• Recorded information:
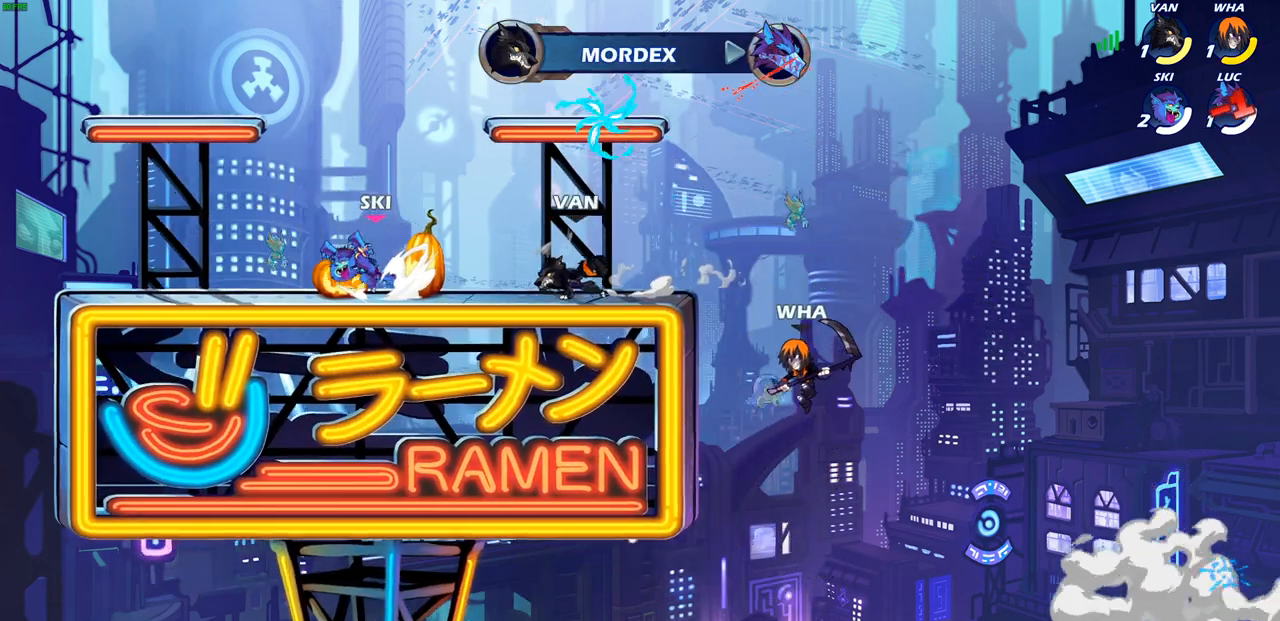
{"buttons": [], "left_stick": "center", "right_stick": "center", "events": []}
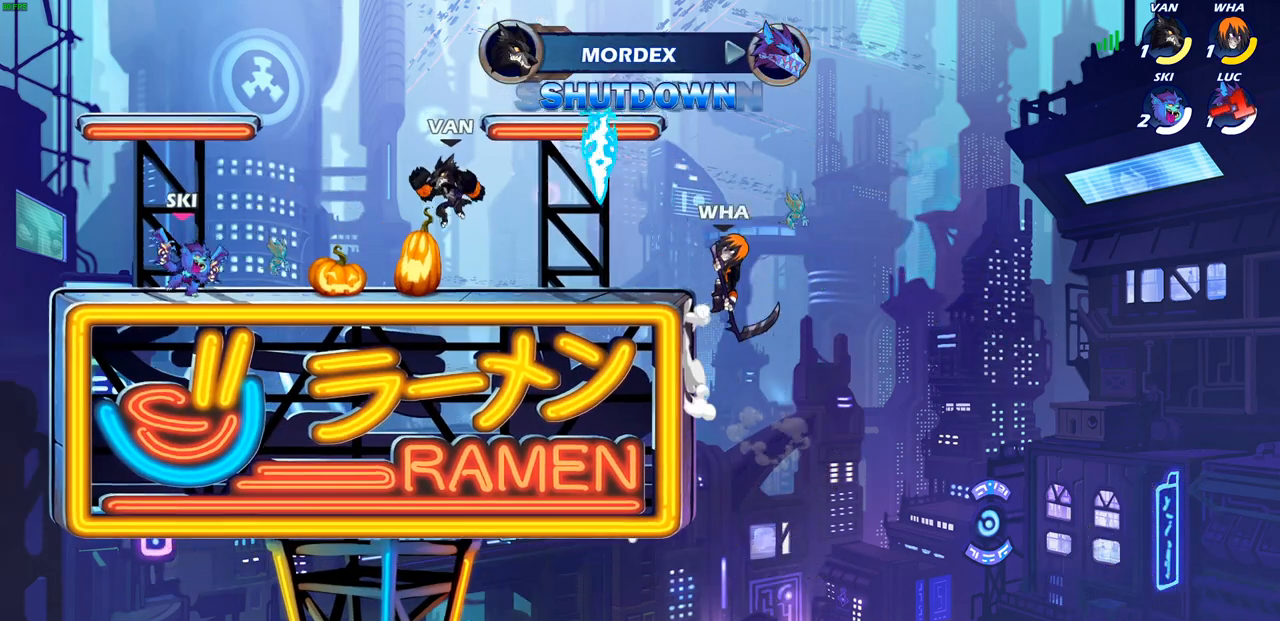
{"buttons": [], "left_stick": "center", "right_stick": "center", "events": []}
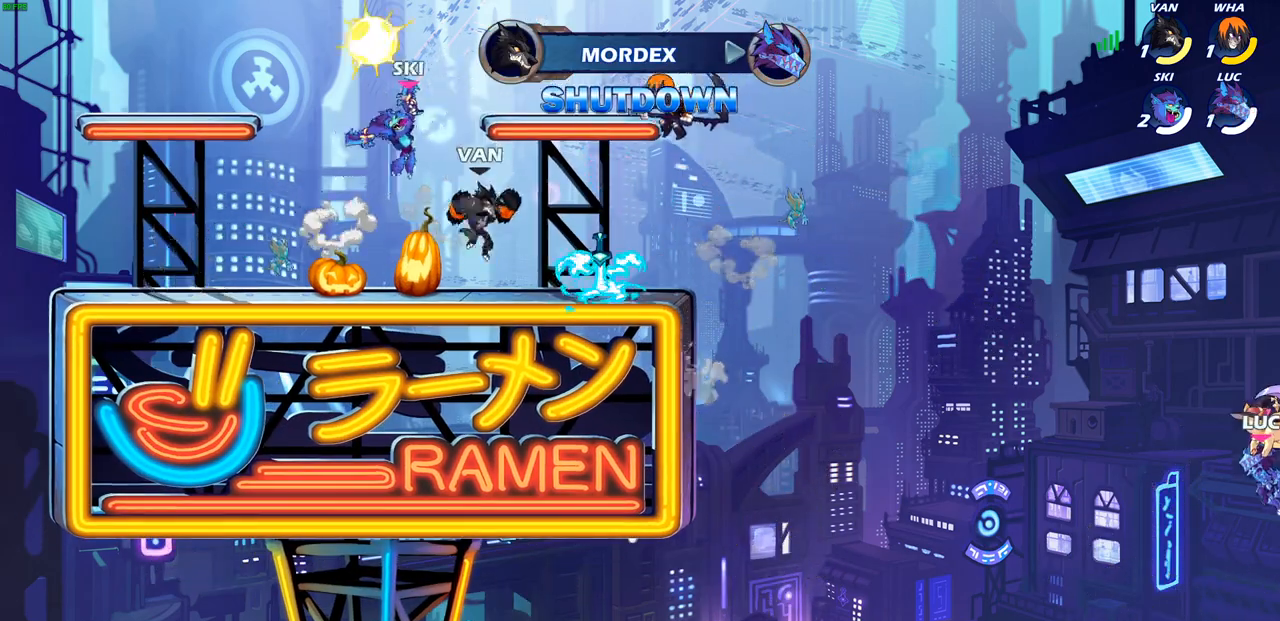
{"buttons": [], "left_stick": "center", "right_stick": "center", "events": []}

• Work task: In your copy, restate the data above word for word but leave out any picture.

• The answer:
{"buttons": [], "left_stick": "center", "right_stick": "center", "events": []}
{"buttons": [], "left_stick": "center", "right_stick": "center", "events": []}
{"buttons": [], "left_stick": "center", "right_stick": "center", "events": []}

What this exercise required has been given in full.